How Sites Can Sell All Their Inventory

Can Web inventory be sold like broadcast media, using the pre-empt approach? Tig thinks pre-empting could lower prices for advertisers and earn sites more money. Is anyone out there brave enough to try it?

Buyers and sellers of online media are arguing more fiercely than ever about whether online pricing has been set at arbitrarily high rates. I’ve argued in this column that sites will make much more money by accepting more and larger orders while charging lower rates.

Many sellers call me naive. They believe there is no practical way to start the process of lowering rates to increase business without getting killed in the short term. That’s why I was delighted when reader Matt Dooley emailed with what seems an obvious solution.

Dooley asked, “What if the Internet sold ads using the pre-empt concept?” This approach is used to great advantage in broadcast. It works like this: Advertisers pay a very low rate for ads but aren’t guaranteed that the spots will run. The broadcaster can resell the same inventory at a higher rate if another advertiser is willing to pay a premium for guaranteed delivery at a specific time. The original advertiser (the one with the discounted rate) either receives a refund or keeps the money in the kitty for the next inventory opportunity.

Because most online buyers come from print (if they have traditional media experience at all), this isn’t an idea I’ve seen in the online world. It could be an opportune method to ease a site into a lower-price/higher-revenue model.

Dooley wrote, “Maybe the Internet needs to adopt a similar approach. Low ($1 CPM [cost per thousand]?) cost for most ads. This would sell out inventory and generate cash flow. Then you could have higher rates on those parts of the site that got interest from advertisers. Targeting, day-parts, etc… would all be ‘upper-tier’ prices.”

A regional general interest site, such as Boston.com, could sell inventory to advertisers at a very low rate. Companies such as Procter & Gamble could purchase media below a $1 CPM, as they can in some broadcast media, such as cable syndication. But Boston.com wouldn’t stop there. After selling out its media, it would then offer the same media in targeted packages to companies willing to swallow higher prices in exchange for better targeting and guaranteed delivery.

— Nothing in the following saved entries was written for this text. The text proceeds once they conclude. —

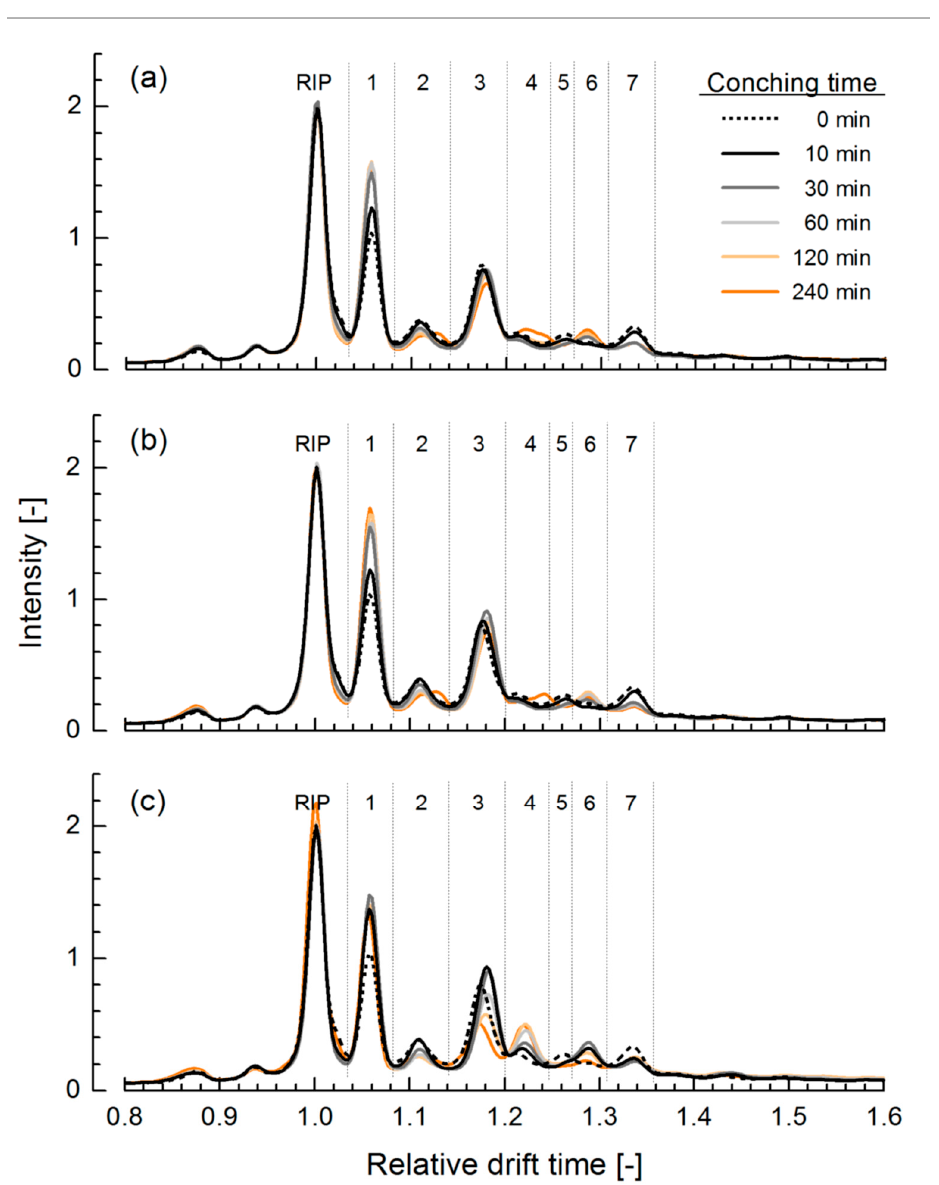
Figure 1. Ion mobility (IM) spectra of dark chocolate mass, conched in duplicate at 50 ◦ C ( a , b ) and 75 ◦ C (( c ), only one trial shown) as a function of conching time. Dashed lines and the indicator “0 min” refer to the chocolate mass before conching. RIP: reactant ion peak.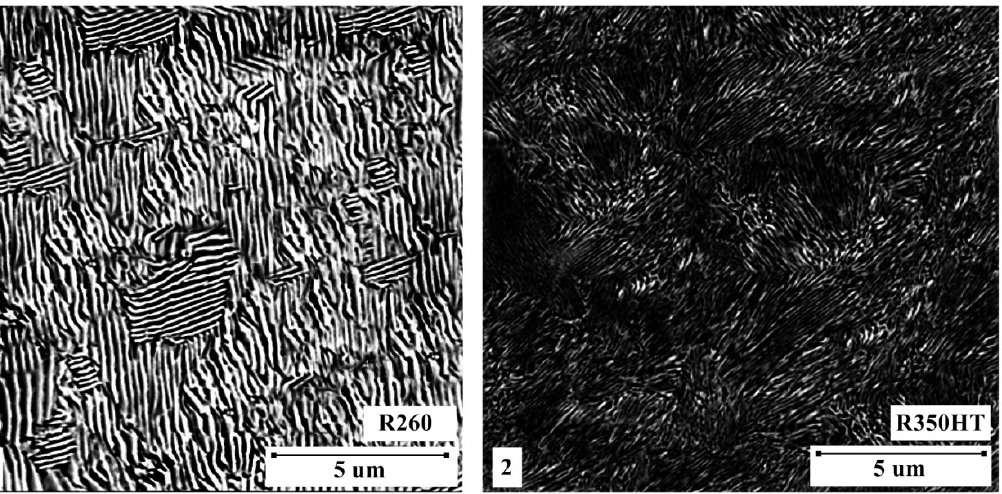
Figure 6. Micrographs taken with a scanning microscope at ×5000 magnification: 1 —samples of the R260 rail, 2 —samples of the R350HT rail, various pearlite colonies composed of alternating layers of ferrite and cementite are visible.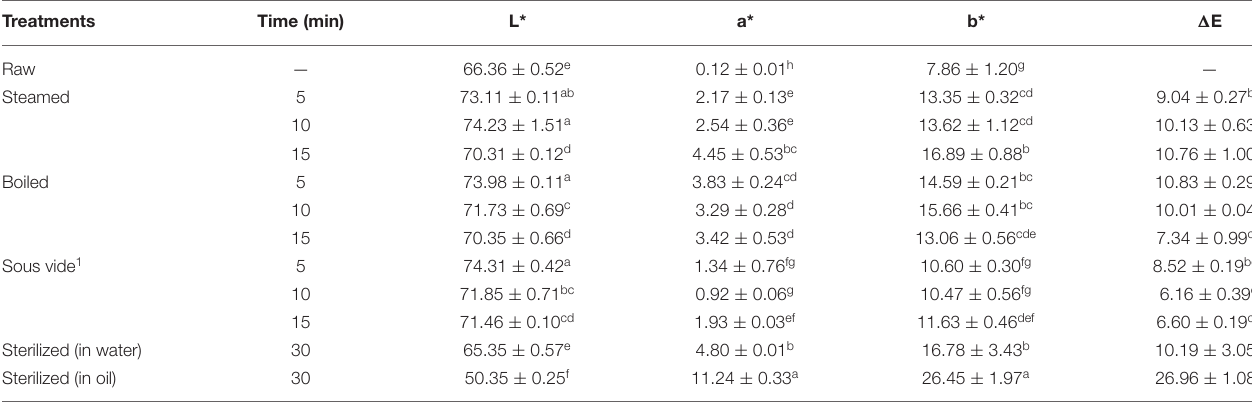
TABLE 2 | Instruments color of raw and processed oyster meat according to the CIE Lab color scale.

Today, sites only sell that “second stage” round of media. No one offers that initial, low-ball bid for media that can be pre-empted. My bet is that the advertiser who starts shopping around a few hundred thousand dollars in a general ad budget, looking for a $0.40 CPM, will find some takers. Once that happens, online media pricing might become more rational. And our collective revenues will grow mightily.